A gripe maricas…

Poema aos homens constipados – Lobo Antunes!

Pachos na testa, terço na mão,

Uma botija, chá de limão,

Zaragatoas, vinho com mel,

Três aspirinas, creme na pele

Grito de medo, chamo a mulher.

Ai Lurdes que vou morrer.

Mede-me a febre, olha-me a goela,

Cala os miúdos, fecha a janela,

Não quero canja, nem a salada,

Ai Lurdes, Lurdes, não vales nada.

Se tu sonhasses como me sinto,

Já vejo a morte nunca te minto,

Já vejo o inferno, chamas, diabos,

Anjos estranhos, cornos e rabos,

Vejo demónios nas suas danças

Tigres sem listras, bodes sem tranças

Choros de coruja, risos de grilo

Ai Lurdes, Lurdes fica comigo

Não é o pingo de uma torneira,

Põe-me a Santinha à cabeceira,

Compõe-me a colcha,

Fala ao prior,

Pousa o Jesus no cobertor.

Chama o Doutor, passa a chamada,

Ai Lurdes, Lurdes nem dás por nada.

Faz-me tisana e pão de ló,

Não te levantes que fico só,

Aqui sozinho a apodrecer,

Ai Lurdes, Lurdes que vou morrer.

António Lobo Antunes – (Sátira aos HOMENS quando estão com gripe)

 

 

 

 

Comments

  1. O poema é muito giro. No entanto, começa com uma daquelas calinadas que o Adão e eu, às vezes, andamos a caçar: «Pacho» não é nada; ele queria dizer parche. Sendo escritor e médico (embora os «parches» pertençam mais à medicina do século XIX), o Lobo Antunes não devia escrever coisas assim. «Pacho»! É boa!  

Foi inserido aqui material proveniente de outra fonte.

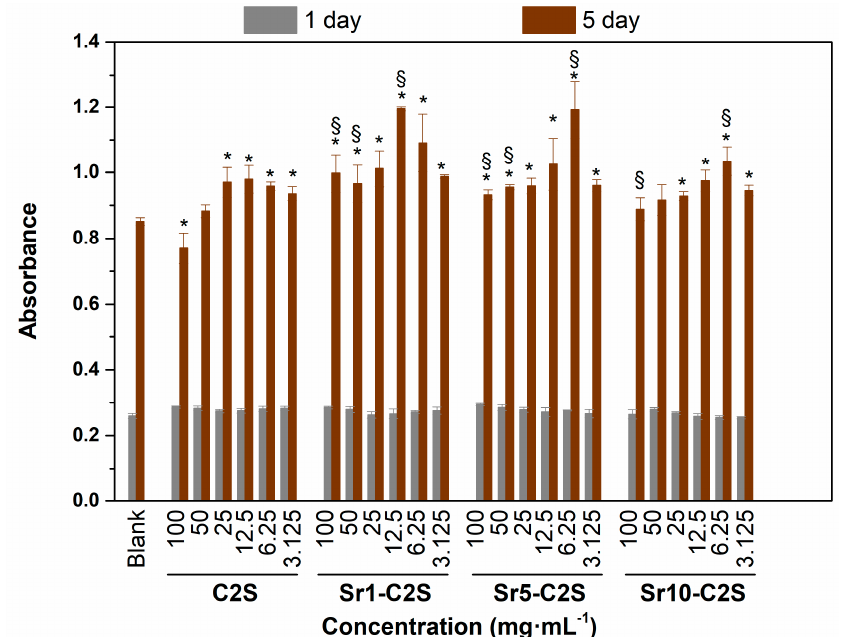
Figure 11. The proliferation of hBMSCs in the medium supplemented with C2S, Sr1-C2S, Sr5-C2S and Sr10-C2S after culturing for 1 and 5 days. The cells cultured in medium without C2S or Sr-C2S were treated as the control group. C2S and Sr-C2S groups show higher proliferation activity of hBMSCs than blank group. Furthermore, Sr-C2S groups show higher proliferation activity of hBMSCs than C2S group. * denotes significant difference exists between this group and the blank group. § denotes significant difference exists between this group and the C2S group at corresponding concentrations.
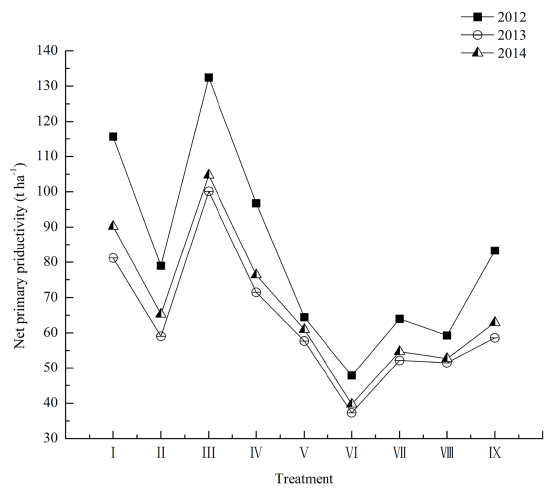
Figure 2. Dynamics of net primary productivity of living trees.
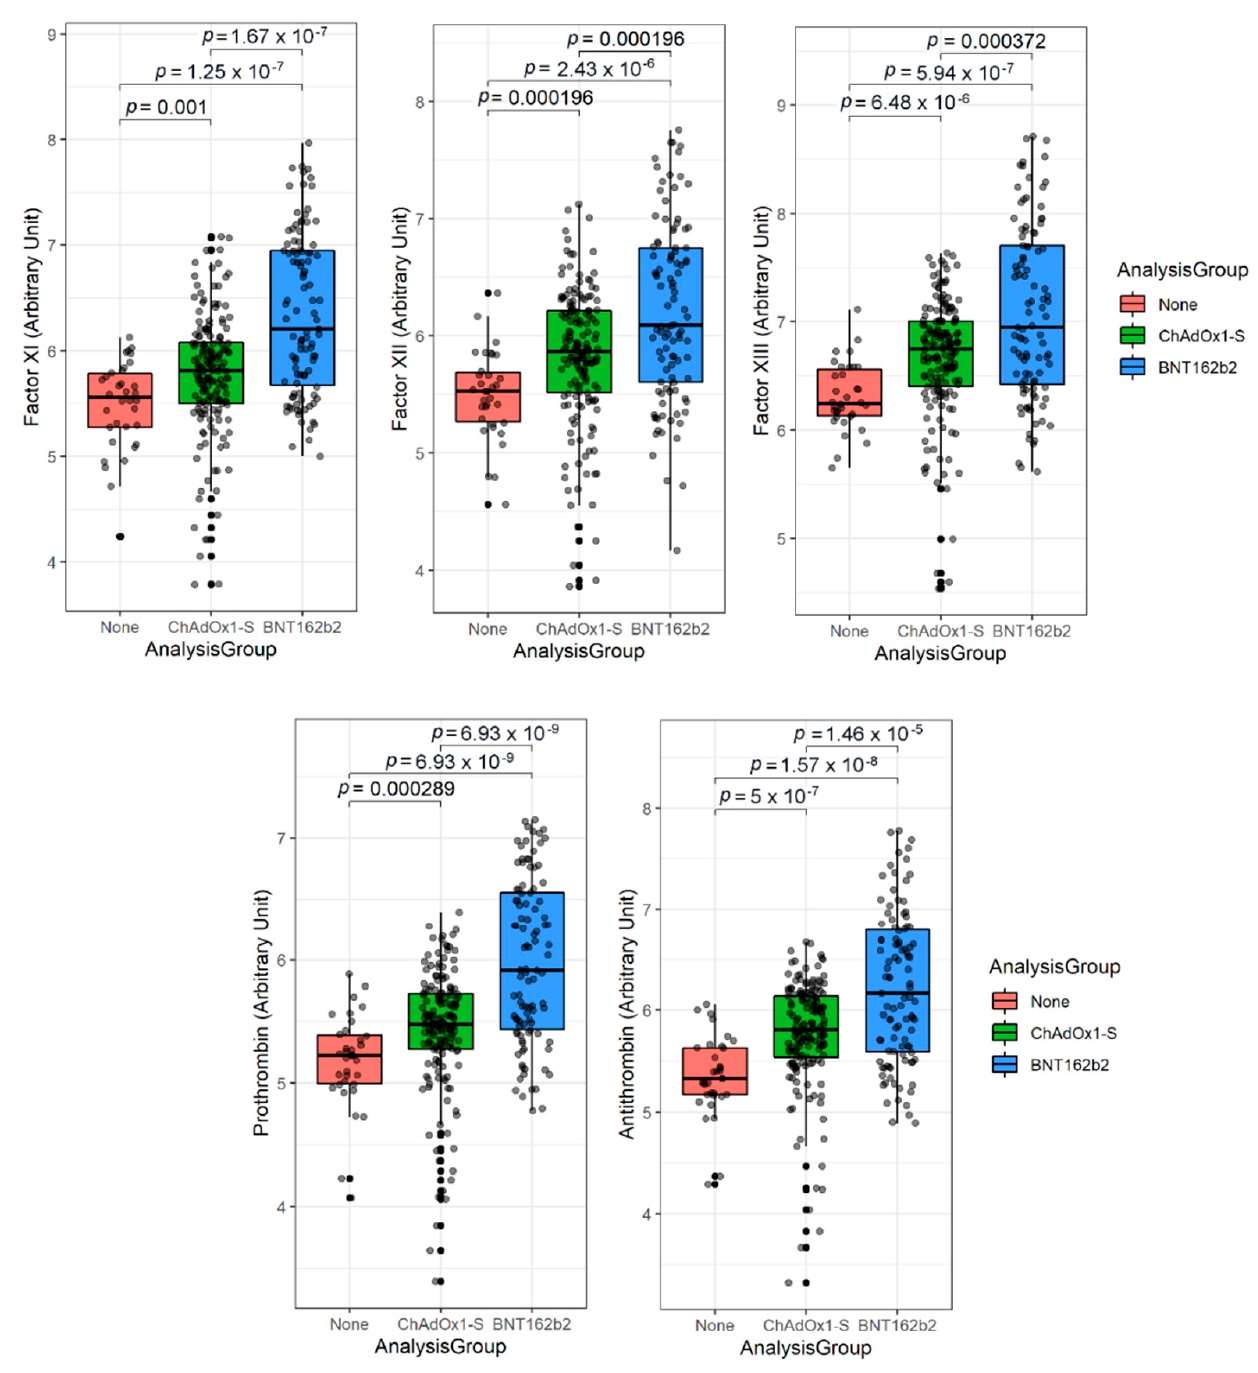
Figure 1. Circulating levels of coagulation factors and antithrombin after COVID-19 vaccinations. The figure shows the circulating levels of coagulation factors (XI, XII, XIII, and prothrombin) and antithrombin in the timeframe of two months since each group completed two doses of either the ChAdOx1-S (1–57 days post dose 2 with a median of 16 days (IQR: 8, 29); n = 166) or the BNT162b2 (1–44 days post dose 2 with a median of 27 days (IQR: 18, 36); n = 103) vaccine compared to a non-vaccinated group ( n = 34). Statistical analysis was conducted using R Core Team (2021) software. Values are log transformed to reduce skewness. Continuous values were compared using the Wilcoxon rank sum test.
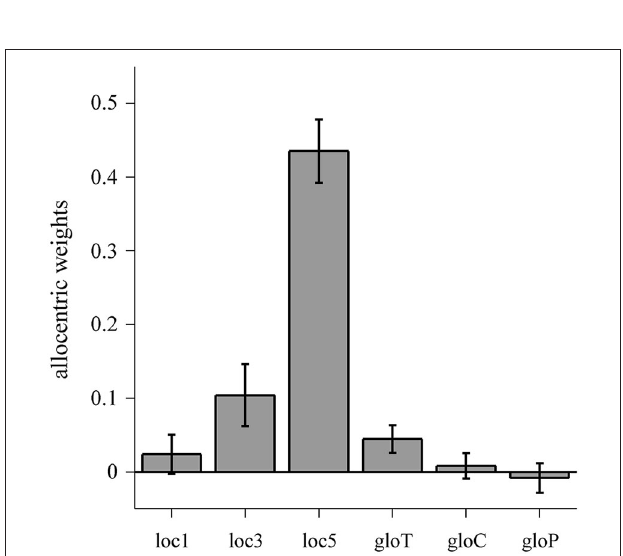
FIGURE 6 | Allocentric weights for the allo-local and allo-global conditions . Data are averaged over individual allocentric weights with error bars denoting one standard error of variability between observers. Individual allocentric weights range from − 0.15 to 0.18 (loc1), − 0.14 to 0.39 (loc3), 0.21 to 0.61 (loc5), − 0.06 to 0.14 (gloT), − 0.09 to 0.10 (gloC) and − 0.16 to 0.08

  2. Desculpa, António! Pacho existe! É a forma popular de parche – tanto o Machado como o Houaiss registam. Meti água.

  3. maria monteiro says:

    Coitados deles… estão sempre a morrer  :- )

  4. Maria, mas estar na caminha e ter uma mulher preocupada à nossa volta, com chás e tisanas e pachos quentes no peito…Jamais me vacinarei para não ter gripe!